> [GOAL OF THE EXERCISE]: Please copy every line of the rows below, leaving each one unchanged.

> [LISTED ENTRIES]:

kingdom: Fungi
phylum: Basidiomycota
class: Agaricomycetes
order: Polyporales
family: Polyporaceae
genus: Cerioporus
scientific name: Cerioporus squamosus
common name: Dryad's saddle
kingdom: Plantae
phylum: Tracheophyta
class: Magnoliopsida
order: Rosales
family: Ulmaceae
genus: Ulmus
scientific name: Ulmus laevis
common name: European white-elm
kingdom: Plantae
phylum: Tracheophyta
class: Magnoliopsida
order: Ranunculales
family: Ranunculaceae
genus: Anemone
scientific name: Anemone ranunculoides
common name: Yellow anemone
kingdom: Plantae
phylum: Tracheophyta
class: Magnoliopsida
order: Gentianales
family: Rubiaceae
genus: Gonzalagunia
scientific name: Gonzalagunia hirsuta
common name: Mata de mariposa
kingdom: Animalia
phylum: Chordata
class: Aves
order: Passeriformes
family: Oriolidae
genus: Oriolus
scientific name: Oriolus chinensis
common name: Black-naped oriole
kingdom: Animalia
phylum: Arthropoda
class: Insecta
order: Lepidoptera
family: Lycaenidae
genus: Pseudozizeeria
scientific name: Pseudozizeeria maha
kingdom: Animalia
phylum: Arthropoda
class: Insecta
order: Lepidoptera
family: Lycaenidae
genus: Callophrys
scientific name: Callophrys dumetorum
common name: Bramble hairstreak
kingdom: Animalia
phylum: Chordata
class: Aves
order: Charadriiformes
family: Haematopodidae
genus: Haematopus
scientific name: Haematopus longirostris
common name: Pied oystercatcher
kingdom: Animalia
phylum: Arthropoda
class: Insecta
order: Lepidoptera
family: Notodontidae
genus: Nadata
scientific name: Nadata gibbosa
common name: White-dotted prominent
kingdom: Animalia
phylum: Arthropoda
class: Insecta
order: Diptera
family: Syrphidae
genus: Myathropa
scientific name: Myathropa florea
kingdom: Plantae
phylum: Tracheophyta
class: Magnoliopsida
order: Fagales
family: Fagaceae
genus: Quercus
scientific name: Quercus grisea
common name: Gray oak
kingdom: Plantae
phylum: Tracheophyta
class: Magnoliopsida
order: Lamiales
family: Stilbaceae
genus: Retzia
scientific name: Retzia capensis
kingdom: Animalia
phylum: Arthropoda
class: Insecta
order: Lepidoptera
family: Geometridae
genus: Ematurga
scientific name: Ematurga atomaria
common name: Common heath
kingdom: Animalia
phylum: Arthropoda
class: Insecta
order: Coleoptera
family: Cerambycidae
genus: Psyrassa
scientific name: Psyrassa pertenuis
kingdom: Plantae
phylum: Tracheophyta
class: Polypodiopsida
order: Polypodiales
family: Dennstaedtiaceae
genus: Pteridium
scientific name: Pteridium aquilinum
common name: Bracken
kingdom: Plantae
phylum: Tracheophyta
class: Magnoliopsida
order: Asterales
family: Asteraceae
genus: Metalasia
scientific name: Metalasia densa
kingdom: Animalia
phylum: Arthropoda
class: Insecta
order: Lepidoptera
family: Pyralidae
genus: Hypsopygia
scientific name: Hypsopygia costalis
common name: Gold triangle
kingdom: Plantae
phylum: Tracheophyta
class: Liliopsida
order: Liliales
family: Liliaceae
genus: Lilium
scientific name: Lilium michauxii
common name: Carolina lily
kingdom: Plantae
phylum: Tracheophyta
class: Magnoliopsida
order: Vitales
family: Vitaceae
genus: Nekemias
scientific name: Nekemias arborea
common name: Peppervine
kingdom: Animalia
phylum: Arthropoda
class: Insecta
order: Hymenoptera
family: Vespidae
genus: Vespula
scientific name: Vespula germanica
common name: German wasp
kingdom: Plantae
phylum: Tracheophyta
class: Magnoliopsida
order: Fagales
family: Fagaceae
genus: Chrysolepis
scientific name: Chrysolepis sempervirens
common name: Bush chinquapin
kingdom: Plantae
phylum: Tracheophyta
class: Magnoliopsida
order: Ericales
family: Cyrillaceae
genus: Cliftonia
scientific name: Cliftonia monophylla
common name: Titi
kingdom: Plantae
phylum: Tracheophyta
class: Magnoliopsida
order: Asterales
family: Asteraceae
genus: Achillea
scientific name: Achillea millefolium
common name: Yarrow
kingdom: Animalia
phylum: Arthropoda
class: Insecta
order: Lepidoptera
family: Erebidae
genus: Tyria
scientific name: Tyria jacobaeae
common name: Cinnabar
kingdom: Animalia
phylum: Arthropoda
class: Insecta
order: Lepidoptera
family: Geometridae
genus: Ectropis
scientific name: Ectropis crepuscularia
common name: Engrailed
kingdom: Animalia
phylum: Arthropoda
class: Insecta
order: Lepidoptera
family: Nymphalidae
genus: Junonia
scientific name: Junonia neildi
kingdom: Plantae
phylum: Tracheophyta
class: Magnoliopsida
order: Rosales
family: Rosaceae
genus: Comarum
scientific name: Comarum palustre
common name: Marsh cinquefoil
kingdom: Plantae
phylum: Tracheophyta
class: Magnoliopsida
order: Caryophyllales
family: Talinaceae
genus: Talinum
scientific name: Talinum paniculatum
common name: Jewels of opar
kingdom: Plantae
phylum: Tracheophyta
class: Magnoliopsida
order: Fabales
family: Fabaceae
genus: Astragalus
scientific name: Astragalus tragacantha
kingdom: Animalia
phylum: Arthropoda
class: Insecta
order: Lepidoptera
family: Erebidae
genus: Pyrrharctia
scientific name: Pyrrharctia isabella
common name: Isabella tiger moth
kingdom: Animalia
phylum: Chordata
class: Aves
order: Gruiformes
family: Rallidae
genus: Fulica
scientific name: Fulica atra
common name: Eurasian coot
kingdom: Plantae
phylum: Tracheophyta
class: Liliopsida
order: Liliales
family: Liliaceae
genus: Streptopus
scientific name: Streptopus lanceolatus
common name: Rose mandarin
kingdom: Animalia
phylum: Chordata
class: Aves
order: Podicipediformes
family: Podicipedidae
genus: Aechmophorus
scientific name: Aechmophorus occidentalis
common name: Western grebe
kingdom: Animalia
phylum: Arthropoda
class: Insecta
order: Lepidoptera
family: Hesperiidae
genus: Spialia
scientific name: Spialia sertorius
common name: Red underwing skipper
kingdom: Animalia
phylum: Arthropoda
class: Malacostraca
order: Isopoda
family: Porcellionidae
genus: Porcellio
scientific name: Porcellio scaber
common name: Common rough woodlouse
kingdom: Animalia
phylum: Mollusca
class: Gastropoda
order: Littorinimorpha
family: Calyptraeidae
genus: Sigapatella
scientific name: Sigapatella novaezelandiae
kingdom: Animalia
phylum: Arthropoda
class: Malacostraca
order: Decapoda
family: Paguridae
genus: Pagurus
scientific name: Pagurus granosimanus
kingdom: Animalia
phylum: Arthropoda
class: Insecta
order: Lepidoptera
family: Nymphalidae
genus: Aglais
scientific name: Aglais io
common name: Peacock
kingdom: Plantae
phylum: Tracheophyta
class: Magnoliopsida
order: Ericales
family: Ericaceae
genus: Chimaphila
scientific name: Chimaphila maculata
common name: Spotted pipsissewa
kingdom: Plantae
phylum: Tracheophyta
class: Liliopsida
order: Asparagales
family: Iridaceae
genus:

> [FINAL RESULT]:
kingdom: Fungi
phylum: Basidiomycota
class: Agaricomycetes
order: Polyporales
family: Polyporaceae
genus: Cerioporus
scientific name: Cerioporus squamosus
common name: Dryad's saddle
kingdom: Plantae
phylum: Tracheophyta
class: Magnoliopsida
order: Rosales
family: Ulmaceae
genus: Ulmus
scientific name: Ulmus laevis
common name: European white-elm
kingdom: Plantae
phylum: Tracheophyta
class: Magnoliopsida
order: Ranunculales
family: Ranunculaceae
genus: Anemone
scientific name: Anemone ranunculoides
common name: Yellow anemone
kingdom: Plantae
phylum: Tracheophyta
class: Magnoliopsida
order: Gentianales
family: Rubiaceae
genus: Gonzalagunia
scientific name: Gonzalagunia hirsuta
common name: Mata de mariposa
kingdom: Animalia
phylum: Chordata
class: Aves
order: Passeriformes
family: Oriolidae
genus: Oriolus
scientific name: Oriolus chinensis
common name: Black-naped oriole
kingdom: Animalia
phylum: Arthropoda
class: Insecta
order: Lepidoptera
family: Lycaenidae
genus: Pseudozizeeria
scientific name: Pseudozizeeria maha
kingdom: Animalia
phylum: Arthropoda
class: Insecta
order: Lepidoptera
family: Lycaenidae
genus: Callophrys
scientific name: Callophrys dumetorum
common name: Bramble hairstreak
kingdom: Animalia
phylum: Chordata
class: Aves
order: Charadriiformes
family: Haematopodidae
genus: Haematopus
scientific name: Haematopus longirostris
common name: Pied oystercatcher
kingdom: Animalia
phylum: Arthropoda
class: Insecta
order: Lepidoptera
family: Notodontidae
genus: Nadata
scientific name: Nadata gibbosa
common name: White-dotted prominent
kingdom: Animalia
phylum: Arthropoda
class: Insecta
order: Diptera
family: Syrphidae
genus: Myathropa
scientific name: Myathropa florea
kingdom: Plantae
phylum: Tracheophyta
class: Magnoliopsida
order: Fagales
family: Fagaceae
genus: Quercus
scientific name: Quercus grisea
common name: Gray oak
kingdom: Plantae
phylum: Tracheophyta
class: Magnoliopsida
order: Lamiales
family: Stilbaceae
genus: Retzia
scientific name: Retzia capensis
kingdom: Animalia
phylum: Arthropoda
class: Insecta
order: Lepidoptera
family: Geometridae
genus: Ematurga
scientific name: Ematurga atomaria
common name: Common heath
kingdom: Animalia
phylum: Arthropoda
class: Insecta
order: Coleoptera
family: Cerambycidae
genus: Psyrassa
scientific name: Psyrassa pertenuis
kingdom: Plantae
phylum: Tracheophyta
class: Polypodiopsida
order: Polypodiales
family: Dennstaedtiaceae
genus: Pteridium
scientific name: Pteridium aquilinum
common name: Bracken
kingdom: Plantae
phylum: Tracheophyta
class: Magnoliopsida
order: Asterales
family: Asteraceae
genus: Metalasia
scientific name: Metalasia densa
kingdom: Animalia
phylum: Arthropoda
class: Insecta
order: Lepidoptera
family: Pyralidae
genus: Hypsopygia
scientific name: Hypsopygia costalis
common name: Gold triangle
kingdom: Plantae
phylum: Tracheophyta
class: Liliopsida
order: Liliales
family: Liliaceae
genus: Lilium
scientific name: Lilium michauxii
common name: Carolina lily
kingdom: Plantae
phylum: Tracheophyta
class: Magnoliopsida
order: Vitales
family: Vitaceae
genus: Nekemias
scientific name: Nekemias arborea
common name: Peppervine
kingdom: Animalia
phylum: Arthropoda
class: Insecta
order: Hymenoptera
family: Vespidae
genus: Vespula
scientific name: Vespula germanica
common name: German wasp
kingdom: Plantae
phylum: Tracheophyta
class: Magnoliopsida
order: Fagales
family: Fagaceae
genus: Chrysolepis
scientific name: Chrysolepis sempervirens
common name: Bush chinquapin
kingdom: Plantae
phylum: Tracheophyta
class: Magnoliopsida
order: Ericales
family: Cyrillaceae
genus: Cliftonia
scientific name: Cliftonia monophylla
common name: Titi
kingdom: Plantae
phylum: Tracheophyta
class: Magnoliopsida
order: Asterales
family: Asteraceae
genus: Achillea
scientific name: Achillea millefolium
common name: Yarrow
kingdom: Animalia
phylum: Arthropoda
class: Insecta
order: Lepidoptera
family: Erebidae
genus: Tyria
scientific name: Tyria jacobaeae
common name: Cinnabar
kingdom: Animalia
phylum: Arthropoda
class: Insecta
order: Lepidoptera
family: Geometridae
genus: Ectropis
scientific name: Ectropis crepuscularia
common name: Engrailed
kingdom: Animalia
phylum: Arthropoda
class: Insecta
order: Lepidoptera
family: Nymphalidae
genus: Junonia
scientific name: Junonia neildi
kingdom: Plantae
phylum: Tracheophyta
class: Magnoliopsida
order: Rosales
family: Rosaceae
genus: Comarum
scientific name: Comarum palustre
common name: Marsh cinquefoil
kingdom: Plantae
phylum: Tracheophyta
class: Magnoliopsida
order: Caryophyllales
family: Talinaceae
genus: Talinum
scientific name: Talinum paniculatum
common name: Jewels of opar
kingdom: Plantae
phylum: Tracheophyta
class: Magnoliopsida
order: Fabales
family: Fabaceae
genus: Astragalus
scientific name: Astragalus tragacantha
kingdom: Animalia
phylum: Arthropoda
class: Insecta
order: Lepidoptera
family: Erebidae
genus: Pyrrharctia
scientific name: Pyrrharctia isabella
common name: Isabella tiger moth
kingdom: Animalia
phylum: Chordata
class: Aves
order: Gruiformes
family: Rallidae
genus: Fulica
scientific name: Fulica atra
common name: Eurasian coot
kingdom: Plantae
phylum: Tracheophyta
class: Liliopsida
order: Liliales
family: Liliaceae
genus: Streptopus
scientific name: Streptopus lanceolatus
common name: Rose mandarin
kingdom: Animalia
phylum: Chordata
class: Aves
order: Podicipediformes
family: Podicipedidae
genus: Aechmophorus
scientific name: Aechmophorus occidentalis
common name: Western grebe
kingdom: Animalia
phylum: Arthropoda
class: Insecta
order: Lepidoptera
family: Hesperiidae
genus: Spialia
scientific name: Spialia sertorius
common name: Red underwing skipper
kingdom: Animalia
phylum: Arthropoda
class: Malacostraca
order: Isopoda
family: Porcellionidae
genus: Porcellio
scientific name: Porcellio scaber
common name: Common rough woodlouse
kingdom: Animalia
phylum: Mollusca
class: Gastropoda
order: Littorinimorpha
family: Calyptraeidae
genus: Sigapatella
scientific name: Sigapatella novaezelandiae
kingdom: Animalia
phylum: Arthropoda
class: Malacostraca
order: Decapoda
family: Paguridae
genus: Pagurus
scientific name: Pagurus granosimanus
kingdom: Animalia
phylum: Arthropoda
class: Insecta
order: Lepidoptera
family: Nymphalidae
genus: Aglais
scientific name: Aglais io
common name: Peacock
kingdom: Plantae
phylum: Tracheophyta
class: Magnoliopsida
order: Ericales
family: Ericaceae
genus: Chimaphila
scientific name: Chimaphila maculata
common name: Spotted pipsissewa
kingdom: Plantae
phylum: Tracheophyta
class: Liliopsida
order: Asparagales
family: Iridaceae
genus:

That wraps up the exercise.